● Tarea 1:
Responde estas preguntas con lo que dice el texto sobre la costumbre de etiquetar a las personas:
(a) ¿Qué considera el autor uno de los grandes problemas de la humanidad?
(b) ¿En qué se basan muchos de los logros de la humanidad?
(c) ¿Cómo reaccionaron los amigos del amigo mencionado cuando a él le gustó una chica?
● Tarea 2: Sigue escribiendo el texto sobre la costumbre de etiquetar a las personas a partir de su última oración.

Creo que uno de los grandes problemas de la humanidad, y la fuente de muchas de nuestras miserias, es esa obsesión, a veces patológica, de categorizar todo. Nuestra necesidad de meter a los demás en una cajita con muchas etiquetitas que digan qué hay adentro.

Ok, entiendo que a veces eso puede facilitar las cosas, y que muchos de los logros de la humanidad se basan en el pensamiento abstracto, la deducción y la generalización..., pero también en otras ocasiones eso nos causa más de un dolor de cabeza.

¿Cuál es la necesidad de incluso etiquetarnos a nosotros mismos? Incluso dentro de esta comunidad, me ha sucedido miles de veces a mí, a otras personas con las que hablé, de recibir comentarios “encasilladores” (como por ejemplo, un amigo que siempre había salido con hombres hasta que un día le gustó una chica... y sus amigos que se consideraban “realmente gays” se sintieron casi ofendidos por eso y le hicieron comentarios bastante feos) o preguntas del tipo “¿te gustan los hombres o las mujeres?” (¡qué sé yo! yo me enamoro de personas... para el caso, ¿qué es ser hombre o mujer?, ¿por qué el ciento por ciento de nosotros tenemos que considerarnos “hombre” o “mujer”?).

● Datos proporcionados:
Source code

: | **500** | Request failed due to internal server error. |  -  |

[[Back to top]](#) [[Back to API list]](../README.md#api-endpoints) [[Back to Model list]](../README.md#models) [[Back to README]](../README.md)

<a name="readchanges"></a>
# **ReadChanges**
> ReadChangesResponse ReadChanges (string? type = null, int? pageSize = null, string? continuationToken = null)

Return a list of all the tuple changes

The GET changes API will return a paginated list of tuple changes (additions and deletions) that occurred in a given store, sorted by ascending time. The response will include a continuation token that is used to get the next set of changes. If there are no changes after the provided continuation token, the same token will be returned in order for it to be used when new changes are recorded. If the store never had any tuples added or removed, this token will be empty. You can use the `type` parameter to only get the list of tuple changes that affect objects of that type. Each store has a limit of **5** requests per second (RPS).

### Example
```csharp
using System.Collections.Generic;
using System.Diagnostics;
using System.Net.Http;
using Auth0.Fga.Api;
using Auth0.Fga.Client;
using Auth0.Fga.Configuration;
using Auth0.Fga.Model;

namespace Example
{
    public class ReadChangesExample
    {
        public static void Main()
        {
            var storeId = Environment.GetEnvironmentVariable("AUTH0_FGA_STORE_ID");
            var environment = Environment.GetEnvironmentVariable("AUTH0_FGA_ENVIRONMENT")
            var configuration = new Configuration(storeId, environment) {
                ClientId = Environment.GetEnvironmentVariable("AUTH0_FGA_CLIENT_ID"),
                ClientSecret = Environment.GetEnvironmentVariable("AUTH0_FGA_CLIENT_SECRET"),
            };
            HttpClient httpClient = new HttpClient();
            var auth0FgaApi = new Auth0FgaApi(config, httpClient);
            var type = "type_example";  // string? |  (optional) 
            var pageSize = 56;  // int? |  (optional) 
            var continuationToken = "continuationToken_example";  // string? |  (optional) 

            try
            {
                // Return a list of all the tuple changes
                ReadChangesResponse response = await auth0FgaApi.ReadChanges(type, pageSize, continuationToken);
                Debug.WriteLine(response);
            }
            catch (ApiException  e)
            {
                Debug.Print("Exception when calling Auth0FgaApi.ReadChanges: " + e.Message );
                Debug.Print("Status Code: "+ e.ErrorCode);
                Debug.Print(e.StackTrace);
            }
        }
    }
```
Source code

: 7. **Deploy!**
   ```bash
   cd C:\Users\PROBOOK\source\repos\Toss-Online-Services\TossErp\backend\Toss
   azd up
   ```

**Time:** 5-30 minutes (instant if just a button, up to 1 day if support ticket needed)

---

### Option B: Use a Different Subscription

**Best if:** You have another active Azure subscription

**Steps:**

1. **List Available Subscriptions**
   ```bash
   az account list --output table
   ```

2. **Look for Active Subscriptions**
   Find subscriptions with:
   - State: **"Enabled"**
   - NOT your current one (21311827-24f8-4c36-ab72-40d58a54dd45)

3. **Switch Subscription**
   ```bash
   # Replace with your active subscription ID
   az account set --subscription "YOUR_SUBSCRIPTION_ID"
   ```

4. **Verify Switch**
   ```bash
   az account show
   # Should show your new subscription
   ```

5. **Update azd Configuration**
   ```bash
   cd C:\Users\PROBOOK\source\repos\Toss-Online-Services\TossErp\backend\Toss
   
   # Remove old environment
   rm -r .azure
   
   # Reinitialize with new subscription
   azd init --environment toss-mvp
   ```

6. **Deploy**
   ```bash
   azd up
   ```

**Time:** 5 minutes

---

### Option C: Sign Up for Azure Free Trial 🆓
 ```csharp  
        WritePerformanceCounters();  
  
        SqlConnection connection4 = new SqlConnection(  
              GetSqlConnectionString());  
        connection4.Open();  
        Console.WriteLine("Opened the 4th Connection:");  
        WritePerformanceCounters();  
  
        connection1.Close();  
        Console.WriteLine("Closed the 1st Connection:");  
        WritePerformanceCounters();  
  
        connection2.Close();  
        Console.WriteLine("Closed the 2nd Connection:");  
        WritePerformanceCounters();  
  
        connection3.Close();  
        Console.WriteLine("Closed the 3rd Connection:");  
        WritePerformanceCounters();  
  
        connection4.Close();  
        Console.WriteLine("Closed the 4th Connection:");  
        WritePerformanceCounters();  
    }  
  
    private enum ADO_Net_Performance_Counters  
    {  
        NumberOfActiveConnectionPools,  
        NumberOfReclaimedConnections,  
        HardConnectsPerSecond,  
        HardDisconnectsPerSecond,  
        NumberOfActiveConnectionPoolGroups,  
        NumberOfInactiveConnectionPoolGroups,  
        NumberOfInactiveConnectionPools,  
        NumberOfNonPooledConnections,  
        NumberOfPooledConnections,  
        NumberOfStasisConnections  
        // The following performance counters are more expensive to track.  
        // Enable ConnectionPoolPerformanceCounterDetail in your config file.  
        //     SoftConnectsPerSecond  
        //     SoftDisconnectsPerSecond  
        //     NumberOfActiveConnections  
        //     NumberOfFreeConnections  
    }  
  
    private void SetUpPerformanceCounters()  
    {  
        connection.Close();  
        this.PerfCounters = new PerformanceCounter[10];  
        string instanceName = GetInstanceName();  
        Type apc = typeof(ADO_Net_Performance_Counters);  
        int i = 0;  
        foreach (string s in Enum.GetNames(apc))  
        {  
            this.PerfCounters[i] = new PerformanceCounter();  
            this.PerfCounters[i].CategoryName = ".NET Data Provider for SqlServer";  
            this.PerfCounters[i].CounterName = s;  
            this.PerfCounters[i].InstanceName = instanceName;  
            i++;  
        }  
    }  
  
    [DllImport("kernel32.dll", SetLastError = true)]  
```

● Resultado 1:
(a) La obsesión, a veces patológica, de categorizar todo, es decir, la necesidad de meter a los demás en una cajita con etiquetas que digan qué hay adentro.
(b) En el pensamiento abstracto, la deducción y la generalización.
(c) Esos amigos, que se consideraban "realmente gays", se sintieron casi ofendidos y le hicieron comentarios bastante feos.

● Resultado 2:
Son tantos los aspectos que nos definen, ¿qué pasa cuando dos de ellos van en sentidos opuestos? Como en la nota de tapa del último SOY, ¿qué pasa si “encajo” biológicamente en una categoría y mentalmente en otra? NADA, ¿qué problema le genera eso a la gente? No entiendo esa necesidad de decirte “vos sos biológicamente TAL; entonces, tu mente está MAL, tenés que cambiar tu cabeza para que todas tus etiquetitas concuerden y todos seamos felices”..., menos vos, que vas a vivir para siempre fingiendo ser algo que no sos.

No sé, tal vez escribo acá porque creo que todos los que vemos libremente nuestra sexualidad y escapamos de alguna forma a la casillita que nos correspondía, en lugar de ir y meternos en otra casillita como unos nabos (o pretender meter a quienes no se quieren someter), deberíamos tirar el tablero a la mierda y decir “¡AL CARAJO CON LAS CASILLAS!”, dar el ejemplo, y no sólo en la sexualidad, en todos los aspectos de la vida. porque al fin y al cabo, en eso las etiquetas no ayudan, sólo nos limitan e imponen una pared exclusivamente mental que no podemos pasar. Es una pena desperdiciar la vida así.